Signs of Tick-Borne Diseases
After you have removed the ticks, you need to monitor your dog. If your Aussie shows any symptoms of disease, this can be a cause for worry. Symptoms of tick-borne diseases include:
- Joint Swelling
- Decreased appetite
- Increased thirst
- Enlarged lymph nodes
- Neck pain
- Neurological Problems
Your dog may not show symptoms of illness for many months after being infected by a tick. However, if you notice any of the following symptoms, contact your vet and have your Australian Shepherd examined.
How Dangerous Are Ticks?
Tick bites from infected ticks can be dangerous for your Australian Shepherd. They can infect dogs with Lyme disease, ehrlichiosis, and anaplasmosis. All of these can have very serious consequences and require treatment.
Chronic canine ehrlichiosis can even cause death.
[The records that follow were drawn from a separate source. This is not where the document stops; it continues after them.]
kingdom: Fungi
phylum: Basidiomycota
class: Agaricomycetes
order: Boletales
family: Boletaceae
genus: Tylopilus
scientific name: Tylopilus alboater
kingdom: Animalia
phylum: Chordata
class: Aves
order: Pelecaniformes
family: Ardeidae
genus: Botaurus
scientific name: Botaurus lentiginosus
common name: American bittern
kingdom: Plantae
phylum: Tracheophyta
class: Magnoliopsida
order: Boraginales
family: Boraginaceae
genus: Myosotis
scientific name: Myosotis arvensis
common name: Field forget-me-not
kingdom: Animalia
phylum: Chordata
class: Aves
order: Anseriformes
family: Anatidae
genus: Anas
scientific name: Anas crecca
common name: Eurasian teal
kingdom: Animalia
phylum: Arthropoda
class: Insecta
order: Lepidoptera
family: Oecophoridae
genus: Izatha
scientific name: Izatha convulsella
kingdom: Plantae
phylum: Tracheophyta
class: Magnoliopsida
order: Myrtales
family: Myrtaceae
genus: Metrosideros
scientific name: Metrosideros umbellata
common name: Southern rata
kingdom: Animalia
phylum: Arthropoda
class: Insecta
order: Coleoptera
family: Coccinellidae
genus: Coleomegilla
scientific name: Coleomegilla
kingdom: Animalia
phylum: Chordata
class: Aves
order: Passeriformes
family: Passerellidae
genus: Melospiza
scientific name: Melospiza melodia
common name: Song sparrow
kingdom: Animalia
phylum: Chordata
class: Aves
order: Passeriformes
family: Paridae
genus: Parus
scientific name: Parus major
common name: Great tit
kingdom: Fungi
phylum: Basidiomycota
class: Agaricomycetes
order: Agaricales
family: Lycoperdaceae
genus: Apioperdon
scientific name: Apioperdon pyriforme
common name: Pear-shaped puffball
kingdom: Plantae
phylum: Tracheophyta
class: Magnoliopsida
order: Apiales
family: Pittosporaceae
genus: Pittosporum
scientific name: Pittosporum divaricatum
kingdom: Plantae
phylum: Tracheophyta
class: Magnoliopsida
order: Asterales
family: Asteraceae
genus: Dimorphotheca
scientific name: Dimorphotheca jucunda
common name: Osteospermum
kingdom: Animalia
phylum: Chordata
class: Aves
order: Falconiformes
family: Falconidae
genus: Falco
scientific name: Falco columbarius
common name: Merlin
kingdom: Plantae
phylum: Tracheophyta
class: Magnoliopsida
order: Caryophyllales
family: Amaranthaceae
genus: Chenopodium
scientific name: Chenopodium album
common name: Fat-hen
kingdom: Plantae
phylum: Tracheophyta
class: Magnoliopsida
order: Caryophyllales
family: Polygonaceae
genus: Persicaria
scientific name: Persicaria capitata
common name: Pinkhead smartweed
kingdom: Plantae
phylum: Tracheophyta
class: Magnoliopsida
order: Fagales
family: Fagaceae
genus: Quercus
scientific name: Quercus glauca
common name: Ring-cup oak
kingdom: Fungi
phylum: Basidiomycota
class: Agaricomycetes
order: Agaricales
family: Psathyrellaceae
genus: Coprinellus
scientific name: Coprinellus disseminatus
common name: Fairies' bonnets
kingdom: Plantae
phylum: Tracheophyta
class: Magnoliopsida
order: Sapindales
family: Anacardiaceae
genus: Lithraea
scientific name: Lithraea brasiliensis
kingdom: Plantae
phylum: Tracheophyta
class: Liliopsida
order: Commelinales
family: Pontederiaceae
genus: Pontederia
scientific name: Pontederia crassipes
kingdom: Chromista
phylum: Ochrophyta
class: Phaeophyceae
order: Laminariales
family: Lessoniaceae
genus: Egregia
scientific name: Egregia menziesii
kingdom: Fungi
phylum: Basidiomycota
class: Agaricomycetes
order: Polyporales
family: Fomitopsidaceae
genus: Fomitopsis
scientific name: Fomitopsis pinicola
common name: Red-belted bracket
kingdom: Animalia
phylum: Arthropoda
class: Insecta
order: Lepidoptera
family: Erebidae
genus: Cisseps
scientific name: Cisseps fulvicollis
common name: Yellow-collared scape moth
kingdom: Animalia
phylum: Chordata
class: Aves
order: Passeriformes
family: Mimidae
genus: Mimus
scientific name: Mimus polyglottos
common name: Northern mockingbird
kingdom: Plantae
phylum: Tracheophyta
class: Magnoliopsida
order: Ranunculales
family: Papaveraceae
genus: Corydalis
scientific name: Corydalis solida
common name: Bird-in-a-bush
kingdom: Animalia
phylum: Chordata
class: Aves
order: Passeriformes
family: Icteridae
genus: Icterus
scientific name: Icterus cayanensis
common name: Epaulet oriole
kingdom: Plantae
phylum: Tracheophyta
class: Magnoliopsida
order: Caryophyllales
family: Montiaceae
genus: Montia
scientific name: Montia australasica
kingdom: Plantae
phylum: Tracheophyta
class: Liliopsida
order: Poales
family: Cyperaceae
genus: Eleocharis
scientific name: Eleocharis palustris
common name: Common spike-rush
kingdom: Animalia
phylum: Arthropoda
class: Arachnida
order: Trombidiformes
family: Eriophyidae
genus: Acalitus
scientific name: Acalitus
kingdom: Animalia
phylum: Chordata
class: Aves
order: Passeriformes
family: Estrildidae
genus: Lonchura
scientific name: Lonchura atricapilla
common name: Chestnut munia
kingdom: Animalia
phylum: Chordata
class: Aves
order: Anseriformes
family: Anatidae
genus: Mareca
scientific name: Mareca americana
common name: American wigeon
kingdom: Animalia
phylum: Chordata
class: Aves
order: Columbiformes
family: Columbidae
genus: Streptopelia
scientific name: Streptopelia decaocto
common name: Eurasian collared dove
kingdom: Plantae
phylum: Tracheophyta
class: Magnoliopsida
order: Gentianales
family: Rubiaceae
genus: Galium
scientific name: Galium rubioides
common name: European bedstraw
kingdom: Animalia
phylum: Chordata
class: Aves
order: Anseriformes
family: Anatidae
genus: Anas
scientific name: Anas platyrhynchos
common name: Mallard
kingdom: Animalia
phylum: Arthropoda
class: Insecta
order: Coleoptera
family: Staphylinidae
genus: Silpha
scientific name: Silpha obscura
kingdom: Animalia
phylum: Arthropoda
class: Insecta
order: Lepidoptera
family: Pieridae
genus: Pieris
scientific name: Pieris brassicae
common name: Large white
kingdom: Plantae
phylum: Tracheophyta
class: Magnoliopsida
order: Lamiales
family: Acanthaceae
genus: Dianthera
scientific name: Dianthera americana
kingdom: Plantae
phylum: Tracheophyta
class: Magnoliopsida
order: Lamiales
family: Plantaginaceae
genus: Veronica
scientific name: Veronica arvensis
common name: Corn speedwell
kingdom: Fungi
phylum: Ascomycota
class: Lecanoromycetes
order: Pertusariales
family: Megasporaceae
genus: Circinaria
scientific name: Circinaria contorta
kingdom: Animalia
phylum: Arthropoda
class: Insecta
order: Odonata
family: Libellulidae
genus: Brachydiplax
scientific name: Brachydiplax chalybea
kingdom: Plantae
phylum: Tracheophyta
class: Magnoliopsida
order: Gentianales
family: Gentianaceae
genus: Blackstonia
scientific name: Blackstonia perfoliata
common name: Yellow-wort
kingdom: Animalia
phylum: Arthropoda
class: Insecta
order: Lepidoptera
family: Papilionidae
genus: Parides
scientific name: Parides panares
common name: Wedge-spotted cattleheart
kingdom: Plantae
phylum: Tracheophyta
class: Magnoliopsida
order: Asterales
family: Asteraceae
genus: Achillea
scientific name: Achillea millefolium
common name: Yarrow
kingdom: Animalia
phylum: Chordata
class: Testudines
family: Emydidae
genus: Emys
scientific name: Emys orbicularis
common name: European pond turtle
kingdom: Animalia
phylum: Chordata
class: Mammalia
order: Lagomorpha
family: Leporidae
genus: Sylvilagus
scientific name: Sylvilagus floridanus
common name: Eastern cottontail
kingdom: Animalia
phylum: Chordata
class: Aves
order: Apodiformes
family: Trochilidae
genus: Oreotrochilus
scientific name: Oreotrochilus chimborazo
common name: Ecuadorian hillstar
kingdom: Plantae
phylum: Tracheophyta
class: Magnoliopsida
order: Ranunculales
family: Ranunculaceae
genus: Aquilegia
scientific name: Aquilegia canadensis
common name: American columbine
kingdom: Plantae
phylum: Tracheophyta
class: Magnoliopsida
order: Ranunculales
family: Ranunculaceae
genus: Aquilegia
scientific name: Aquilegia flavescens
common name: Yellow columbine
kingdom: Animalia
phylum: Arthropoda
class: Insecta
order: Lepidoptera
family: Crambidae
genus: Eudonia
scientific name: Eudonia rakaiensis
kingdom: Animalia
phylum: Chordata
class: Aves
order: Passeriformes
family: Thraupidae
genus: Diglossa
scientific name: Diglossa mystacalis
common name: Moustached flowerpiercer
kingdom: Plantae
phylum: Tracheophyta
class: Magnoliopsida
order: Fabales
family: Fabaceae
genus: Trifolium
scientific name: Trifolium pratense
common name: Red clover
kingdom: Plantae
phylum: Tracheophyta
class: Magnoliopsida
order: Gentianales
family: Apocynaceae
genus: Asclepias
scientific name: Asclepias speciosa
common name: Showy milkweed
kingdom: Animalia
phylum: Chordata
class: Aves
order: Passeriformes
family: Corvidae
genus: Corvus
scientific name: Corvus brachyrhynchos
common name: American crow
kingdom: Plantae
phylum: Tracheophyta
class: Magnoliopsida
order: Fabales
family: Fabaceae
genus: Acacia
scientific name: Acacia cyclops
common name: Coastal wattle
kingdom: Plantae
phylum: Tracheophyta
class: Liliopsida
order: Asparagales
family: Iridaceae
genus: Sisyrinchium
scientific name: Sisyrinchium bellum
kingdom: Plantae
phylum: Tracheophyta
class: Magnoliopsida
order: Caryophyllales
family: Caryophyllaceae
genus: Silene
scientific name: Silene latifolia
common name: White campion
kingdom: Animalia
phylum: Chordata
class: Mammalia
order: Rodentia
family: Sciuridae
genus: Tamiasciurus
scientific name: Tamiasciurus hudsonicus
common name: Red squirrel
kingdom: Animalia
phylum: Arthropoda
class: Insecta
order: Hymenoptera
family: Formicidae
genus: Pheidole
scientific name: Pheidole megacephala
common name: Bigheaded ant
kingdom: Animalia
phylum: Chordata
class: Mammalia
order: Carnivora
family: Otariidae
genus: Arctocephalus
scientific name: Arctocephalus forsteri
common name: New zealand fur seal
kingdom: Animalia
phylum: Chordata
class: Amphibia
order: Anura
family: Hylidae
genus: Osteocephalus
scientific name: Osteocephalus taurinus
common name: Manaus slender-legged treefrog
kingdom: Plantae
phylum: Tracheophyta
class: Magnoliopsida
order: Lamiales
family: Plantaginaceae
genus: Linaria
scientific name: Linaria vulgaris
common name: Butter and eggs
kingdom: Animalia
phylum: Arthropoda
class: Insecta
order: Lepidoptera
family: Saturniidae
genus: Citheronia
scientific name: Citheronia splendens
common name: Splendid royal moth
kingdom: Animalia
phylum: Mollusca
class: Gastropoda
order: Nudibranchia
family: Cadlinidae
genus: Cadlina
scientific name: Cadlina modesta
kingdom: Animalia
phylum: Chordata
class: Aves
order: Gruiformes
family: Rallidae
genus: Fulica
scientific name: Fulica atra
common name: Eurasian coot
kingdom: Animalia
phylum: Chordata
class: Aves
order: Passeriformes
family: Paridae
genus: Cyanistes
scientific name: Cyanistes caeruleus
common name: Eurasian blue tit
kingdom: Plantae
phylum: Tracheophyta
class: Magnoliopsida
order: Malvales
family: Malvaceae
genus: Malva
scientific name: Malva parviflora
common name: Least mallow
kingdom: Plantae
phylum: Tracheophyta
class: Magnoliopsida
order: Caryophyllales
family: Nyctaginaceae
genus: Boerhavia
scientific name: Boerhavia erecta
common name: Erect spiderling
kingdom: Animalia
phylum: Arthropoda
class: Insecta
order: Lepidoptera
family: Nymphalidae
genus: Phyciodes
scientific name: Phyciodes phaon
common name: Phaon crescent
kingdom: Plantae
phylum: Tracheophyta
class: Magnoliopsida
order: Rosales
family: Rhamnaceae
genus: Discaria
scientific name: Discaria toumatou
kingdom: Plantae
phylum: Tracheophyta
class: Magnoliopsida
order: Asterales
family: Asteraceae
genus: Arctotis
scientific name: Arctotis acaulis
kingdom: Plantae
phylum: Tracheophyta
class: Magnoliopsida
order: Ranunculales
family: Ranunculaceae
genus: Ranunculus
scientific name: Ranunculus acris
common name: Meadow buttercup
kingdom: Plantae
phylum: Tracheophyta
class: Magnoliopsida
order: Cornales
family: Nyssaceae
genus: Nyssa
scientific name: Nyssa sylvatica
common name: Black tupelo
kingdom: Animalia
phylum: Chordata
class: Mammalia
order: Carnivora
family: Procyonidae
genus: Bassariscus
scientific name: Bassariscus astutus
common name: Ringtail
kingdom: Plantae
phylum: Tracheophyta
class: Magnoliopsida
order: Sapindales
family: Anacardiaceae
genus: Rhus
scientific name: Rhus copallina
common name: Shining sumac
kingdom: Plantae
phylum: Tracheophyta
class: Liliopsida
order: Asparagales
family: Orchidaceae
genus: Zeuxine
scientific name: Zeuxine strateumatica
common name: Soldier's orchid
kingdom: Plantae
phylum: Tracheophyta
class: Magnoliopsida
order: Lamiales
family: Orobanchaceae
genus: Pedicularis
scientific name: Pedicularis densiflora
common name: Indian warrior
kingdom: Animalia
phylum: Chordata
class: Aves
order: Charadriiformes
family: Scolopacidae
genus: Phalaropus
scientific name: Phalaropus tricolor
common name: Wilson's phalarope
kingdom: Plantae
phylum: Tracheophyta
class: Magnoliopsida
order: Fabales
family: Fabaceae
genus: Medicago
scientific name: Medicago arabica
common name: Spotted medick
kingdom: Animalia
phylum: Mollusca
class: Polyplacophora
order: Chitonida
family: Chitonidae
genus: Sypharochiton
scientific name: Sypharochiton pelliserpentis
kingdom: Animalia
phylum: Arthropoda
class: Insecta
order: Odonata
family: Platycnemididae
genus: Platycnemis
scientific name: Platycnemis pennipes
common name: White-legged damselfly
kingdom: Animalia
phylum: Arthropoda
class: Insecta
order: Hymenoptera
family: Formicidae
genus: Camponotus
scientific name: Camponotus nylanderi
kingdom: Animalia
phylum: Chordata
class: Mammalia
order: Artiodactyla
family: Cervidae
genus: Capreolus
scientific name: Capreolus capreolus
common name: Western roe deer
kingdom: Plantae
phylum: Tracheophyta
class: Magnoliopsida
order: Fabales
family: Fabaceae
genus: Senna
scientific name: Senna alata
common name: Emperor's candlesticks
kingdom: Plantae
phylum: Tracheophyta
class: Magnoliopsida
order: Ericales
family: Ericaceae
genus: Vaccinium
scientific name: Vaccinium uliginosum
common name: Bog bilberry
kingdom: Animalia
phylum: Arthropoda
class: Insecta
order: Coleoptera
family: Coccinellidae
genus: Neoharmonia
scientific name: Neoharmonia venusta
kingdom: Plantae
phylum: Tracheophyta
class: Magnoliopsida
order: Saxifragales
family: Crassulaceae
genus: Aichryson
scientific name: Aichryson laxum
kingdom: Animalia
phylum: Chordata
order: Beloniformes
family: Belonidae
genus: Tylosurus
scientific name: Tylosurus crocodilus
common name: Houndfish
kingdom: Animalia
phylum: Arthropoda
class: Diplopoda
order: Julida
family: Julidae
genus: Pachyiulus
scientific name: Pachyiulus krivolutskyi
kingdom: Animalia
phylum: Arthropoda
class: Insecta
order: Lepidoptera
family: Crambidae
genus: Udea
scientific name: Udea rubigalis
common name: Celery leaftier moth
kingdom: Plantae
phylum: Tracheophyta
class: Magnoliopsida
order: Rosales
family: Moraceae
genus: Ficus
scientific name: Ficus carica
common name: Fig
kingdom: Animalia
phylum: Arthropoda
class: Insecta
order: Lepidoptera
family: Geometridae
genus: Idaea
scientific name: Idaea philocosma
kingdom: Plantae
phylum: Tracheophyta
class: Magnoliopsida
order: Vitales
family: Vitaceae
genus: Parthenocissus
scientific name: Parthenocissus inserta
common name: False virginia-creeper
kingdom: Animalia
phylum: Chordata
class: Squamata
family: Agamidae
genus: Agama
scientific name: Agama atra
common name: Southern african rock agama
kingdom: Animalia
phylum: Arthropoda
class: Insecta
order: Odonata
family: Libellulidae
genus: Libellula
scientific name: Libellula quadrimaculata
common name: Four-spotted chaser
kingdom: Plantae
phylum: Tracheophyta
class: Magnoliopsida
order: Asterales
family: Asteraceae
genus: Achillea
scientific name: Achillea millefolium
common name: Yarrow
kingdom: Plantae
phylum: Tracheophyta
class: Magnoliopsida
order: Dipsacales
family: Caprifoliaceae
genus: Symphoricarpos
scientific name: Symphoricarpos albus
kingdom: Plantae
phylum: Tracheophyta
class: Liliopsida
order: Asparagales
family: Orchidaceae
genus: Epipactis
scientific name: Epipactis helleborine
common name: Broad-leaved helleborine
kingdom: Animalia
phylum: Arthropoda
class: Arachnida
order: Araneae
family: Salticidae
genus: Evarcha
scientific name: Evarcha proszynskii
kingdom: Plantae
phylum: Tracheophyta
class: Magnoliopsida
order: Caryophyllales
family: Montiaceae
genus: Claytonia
Lyme disease too can cause death, but many dogs do not show symptoms of Lyme disease.
In addition, many dogs do not show any symptoms of tick bites before the disease has spread. This can be very dangerous for your dog and so checking for ticks is important.
If you think your dog has been infected, you will have to take them to the vet for treatments and medication.
However, if caught early, the diseases are less likely to harm your dog. For this reason, preventative measures and vaccinations are key.
How To Prevent Ticks From Biting Your Dog
The best way to keep ticks off your Australian Shepherd is by using preventative tick treatments.
You can use many different kinds of products: tick repellent collars, oral medications, or topical medications.
Topical treatments and collars would repel ticks, while oral medications would work on your dog’s bloodstream. For this reason, a tick would die after it bites your dog. However, no harm would come to your dog.
Contact your vet to check which product would work best for your Australian Shepherd.
You may also wish to vaccinate your dog against Lyme disease. But, again, consult your vet to find out if you can have the vaccine administered to your Aussie.
Can Ticks Harm Humans?
Ticks can harm humans. They can attach themselves to humans the same way they do to dogs. Once attached they will feed on your blood and cause discomfort. Tick bites will leave the skin inflamed and irritated. If the tick is infected, it can transmit disease to humans.
Rocky Mountain spotted fever and Lyme Disease are both infections that ticks can transmit. They can have very serious symptoms. If a tick has bitten you, you should consult a doctor for treatments and medication.
It is wise to regularly check your Australian Shepherd for ticks so that they can remain healthy and active.
In addition, preventative action should be taken so that your active dog can enjoy their time outdoors.